In the entries below, return only the line containing "stool: none [86,670,391,1067]" and those after it, exactly, through the last line.

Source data
....................
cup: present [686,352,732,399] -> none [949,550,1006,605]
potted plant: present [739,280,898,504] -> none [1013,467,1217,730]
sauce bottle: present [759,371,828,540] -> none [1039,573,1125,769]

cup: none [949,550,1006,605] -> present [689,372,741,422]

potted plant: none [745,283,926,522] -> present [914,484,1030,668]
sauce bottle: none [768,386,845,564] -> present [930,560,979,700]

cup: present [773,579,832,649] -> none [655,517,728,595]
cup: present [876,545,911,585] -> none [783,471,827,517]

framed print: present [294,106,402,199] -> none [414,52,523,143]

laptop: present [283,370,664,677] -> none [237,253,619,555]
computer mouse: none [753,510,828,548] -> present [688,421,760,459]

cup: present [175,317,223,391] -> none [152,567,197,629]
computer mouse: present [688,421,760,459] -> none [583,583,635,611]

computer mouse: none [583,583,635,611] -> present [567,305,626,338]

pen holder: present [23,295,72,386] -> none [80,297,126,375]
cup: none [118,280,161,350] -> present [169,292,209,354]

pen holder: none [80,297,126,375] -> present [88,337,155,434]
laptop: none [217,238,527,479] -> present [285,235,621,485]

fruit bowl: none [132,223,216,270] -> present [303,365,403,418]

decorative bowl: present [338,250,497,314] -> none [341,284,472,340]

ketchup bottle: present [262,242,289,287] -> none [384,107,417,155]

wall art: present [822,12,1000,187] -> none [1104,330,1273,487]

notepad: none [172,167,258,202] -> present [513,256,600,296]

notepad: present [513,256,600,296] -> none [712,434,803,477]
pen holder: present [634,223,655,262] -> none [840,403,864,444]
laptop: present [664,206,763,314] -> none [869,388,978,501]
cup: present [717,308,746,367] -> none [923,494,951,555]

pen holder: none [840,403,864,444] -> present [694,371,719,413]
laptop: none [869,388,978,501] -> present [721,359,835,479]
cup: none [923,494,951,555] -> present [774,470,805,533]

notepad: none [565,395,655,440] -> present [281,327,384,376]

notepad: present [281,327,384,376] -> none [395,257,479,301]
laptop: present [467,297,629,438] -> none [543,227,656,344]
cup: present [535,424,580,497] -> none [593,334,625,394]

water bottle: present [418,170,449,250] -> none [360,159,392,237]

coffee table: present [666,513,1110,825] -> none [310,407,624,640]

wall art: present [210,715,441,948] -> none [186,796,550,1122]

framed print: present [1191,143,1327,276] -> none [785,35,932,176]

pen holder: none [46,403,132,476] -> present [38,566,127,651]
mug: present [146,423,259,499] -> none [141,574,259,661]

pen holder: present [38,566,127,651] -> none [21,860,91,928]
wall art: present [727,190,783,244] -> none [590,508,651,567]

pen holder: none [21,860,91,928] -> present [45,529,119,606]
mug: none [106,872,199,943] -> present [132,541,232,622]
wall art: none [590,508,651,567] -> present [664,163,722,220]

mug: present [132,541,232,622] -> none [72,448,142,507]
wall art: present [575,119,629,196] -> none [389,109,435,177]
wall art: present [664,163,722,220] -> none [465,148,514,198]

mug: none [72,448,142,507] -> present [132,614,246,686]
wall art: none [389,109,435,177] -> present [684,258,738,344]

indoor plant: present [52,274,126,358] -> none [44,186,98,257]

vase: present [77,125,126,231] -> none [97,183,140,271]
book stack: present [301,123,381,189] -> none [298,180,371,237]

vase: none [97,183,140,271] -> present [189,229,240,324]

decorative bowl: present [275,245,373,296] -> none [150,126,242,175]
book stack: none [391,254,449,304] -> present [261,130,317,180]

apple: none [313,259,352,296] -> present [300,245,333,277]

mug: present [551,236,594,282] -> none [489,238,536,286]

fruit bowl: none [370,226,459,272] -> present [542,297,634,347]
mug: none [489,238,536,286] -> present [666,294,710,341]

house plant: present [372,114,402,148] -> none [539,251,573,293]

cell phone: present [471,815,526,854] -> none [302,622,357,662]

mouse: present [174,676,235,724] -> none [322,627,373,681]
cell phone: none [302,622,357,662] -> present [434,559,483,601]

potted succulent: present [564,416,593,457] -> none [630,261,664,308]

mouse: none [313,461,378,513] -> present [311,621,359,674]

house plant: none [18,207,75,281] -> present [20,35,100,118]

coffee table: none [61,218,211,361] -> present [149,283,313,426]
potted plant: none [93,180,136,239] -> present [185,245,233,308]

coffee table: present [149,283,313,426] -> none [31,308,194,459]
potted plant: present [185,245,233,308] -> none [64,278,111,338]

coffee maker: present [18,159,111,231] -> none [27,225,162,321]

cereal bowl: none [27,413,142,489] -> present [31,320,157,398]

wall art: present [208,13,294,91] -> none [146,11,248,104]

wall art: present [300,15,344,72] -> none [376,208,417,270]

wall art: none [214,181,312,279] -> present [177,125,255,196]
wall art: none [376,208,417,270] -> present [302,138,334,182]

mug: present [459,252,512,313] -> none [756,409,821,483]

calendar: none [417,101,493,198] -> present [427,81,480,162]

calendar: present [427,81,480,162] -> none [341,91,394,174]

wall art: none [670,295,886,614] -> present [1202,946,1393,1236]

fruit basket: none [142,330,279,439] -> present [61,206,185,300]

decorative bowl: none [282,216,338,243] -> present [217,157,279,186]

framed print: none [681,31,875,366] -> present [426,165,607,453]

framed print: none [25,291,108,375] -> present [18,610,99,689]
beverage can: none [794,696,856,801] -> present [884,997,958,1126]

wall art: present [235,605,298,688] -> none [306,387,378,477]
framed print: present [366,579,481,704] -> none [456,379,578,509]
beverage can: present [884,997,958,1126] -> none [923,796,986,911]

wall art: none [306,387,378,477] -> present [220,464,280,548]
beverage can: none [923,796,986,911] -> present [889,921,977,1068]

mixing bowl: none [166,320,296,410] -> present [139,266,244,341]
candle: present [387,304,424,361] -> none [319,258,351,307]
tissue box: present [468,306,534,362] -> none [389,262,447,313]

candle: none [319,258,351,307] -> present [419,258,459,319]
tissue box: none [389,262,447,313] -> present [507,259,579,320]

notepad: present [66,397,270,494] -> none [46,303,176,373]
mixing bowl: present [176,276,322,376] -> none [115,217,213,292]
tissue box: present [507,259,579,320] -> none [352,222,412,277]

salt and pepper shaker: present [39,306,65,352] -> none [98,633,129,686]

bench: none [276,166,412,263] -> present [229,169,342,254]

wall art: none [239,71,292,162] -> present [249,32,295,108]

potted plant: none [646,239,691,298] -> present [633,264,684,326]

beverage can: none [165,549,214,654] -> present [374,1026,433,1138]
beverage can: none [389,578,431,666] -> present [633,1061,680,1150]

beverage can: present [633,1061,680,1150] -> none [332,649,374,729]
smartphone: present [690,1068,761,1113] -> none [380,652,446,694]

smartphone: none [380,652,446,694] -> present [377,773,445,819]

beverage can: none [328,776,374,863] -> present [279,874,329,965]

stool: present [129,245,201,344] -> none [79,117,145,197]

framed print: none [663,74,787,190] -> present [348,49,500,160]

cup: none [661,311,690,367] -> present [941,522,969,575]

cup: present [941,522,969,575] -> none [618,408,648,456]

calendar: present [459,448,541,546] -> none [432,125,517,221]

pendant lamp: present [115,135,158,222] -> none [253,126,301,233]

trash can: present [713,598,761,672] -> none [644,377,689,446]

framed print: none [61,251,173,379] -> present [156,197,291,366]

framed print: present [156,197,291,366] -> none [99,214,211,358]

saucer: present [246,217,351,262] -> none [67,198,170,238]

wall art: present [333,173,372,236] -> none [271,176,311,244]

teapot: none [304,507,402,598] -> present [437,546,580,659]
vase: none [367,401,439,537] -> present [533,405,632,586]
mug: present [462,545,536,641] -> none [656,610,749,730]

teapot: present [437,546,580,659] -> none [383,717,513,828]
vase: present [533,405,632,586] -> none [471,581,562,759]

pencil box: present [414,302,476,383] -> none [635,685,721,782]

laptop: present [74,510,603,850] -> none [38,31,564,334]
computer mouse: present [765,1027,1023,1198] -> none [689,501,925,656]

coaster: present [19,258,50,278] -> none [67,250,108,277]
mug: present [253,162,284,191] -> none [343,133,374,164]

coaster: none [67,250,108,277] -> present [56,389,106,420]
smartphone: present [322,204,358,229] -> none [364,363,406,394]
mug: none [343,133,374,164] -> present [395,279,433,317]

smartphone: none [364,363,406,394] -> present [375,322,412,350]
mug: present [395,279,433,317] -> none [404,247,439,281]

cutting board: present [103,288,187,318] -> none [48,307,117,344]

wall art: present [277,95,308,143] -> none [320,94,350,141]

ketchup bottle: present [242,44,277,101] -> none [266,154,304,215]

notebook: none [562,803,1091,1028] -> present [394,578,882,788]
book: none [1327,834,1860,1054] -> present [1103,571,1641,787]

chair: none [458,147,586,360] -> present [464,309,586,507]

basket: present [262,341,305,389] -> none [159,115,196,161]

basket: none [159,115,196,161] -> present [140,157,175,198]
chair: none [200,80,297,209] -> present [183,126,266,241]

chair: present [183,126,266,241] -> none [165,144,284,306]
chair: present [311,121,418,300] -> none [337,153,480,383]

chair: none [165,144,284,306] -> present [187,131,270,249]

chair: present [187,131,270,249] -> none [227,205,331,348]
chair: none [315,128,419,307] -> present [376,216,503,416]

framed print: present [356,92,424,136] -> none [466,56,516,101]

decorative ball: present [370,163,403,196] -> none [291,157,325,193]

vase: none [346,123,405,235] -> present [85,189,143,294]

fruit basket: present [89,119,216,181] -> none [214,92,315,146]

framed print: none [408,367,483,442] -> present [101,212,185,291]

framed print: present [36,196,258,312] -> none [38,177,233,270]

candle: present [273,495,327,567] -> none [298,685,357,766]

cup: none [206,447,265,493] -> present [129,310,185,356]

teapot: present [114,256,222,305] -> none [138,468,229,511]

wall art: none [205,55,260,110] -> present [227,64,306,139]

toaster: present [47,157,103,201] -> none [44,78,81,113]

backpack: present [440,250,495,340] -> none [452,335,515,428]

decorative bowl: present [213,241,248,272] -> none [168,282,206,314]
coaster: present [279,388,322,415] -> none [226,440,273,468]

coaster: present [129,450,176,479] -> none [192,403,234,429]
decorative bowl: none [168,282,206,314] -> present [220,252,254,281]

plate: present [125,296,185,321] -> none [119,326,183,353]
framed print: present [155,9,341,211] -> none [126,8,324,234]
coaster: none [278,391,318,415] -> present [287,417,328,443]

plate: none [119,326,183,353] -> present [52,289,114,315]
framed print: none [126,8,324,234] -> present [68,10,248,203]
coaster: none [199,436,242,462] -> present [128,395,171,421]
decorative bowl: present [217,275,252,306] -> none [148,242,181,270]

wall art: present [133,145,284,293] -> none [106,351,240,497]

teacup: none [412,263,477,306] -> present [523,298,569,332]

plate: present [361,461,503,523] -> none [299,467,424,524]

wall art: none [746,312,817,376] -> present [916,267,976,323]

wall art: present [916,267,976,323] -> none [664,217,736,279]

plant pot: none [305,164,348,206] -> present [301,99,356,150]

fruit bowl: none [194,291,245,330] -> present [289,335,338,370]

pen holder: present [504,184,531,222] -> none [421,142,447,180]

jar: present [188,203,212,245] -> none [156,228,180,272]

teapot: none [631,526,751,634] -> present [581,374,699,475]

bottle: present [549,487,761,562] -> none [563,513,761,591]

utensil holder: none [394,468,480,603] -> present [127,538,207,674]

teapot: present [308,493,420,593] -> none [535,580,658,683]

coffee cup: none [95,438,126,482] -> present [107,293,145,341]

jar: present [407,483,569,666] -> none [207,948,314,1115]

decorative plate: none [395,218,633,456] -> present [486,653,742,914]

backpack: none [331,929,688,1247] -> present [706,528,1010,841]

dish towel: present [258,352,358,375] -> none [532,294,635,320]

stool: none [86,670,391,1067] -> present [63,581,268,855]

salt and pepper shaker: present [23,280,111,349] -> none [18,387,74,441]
....................
# [Response area]
stool: none [86,670,391,1067] -> present [63,581,268,855]

salt and pepper shaker: present [23,280,111,349] -> none [18,387,74,441]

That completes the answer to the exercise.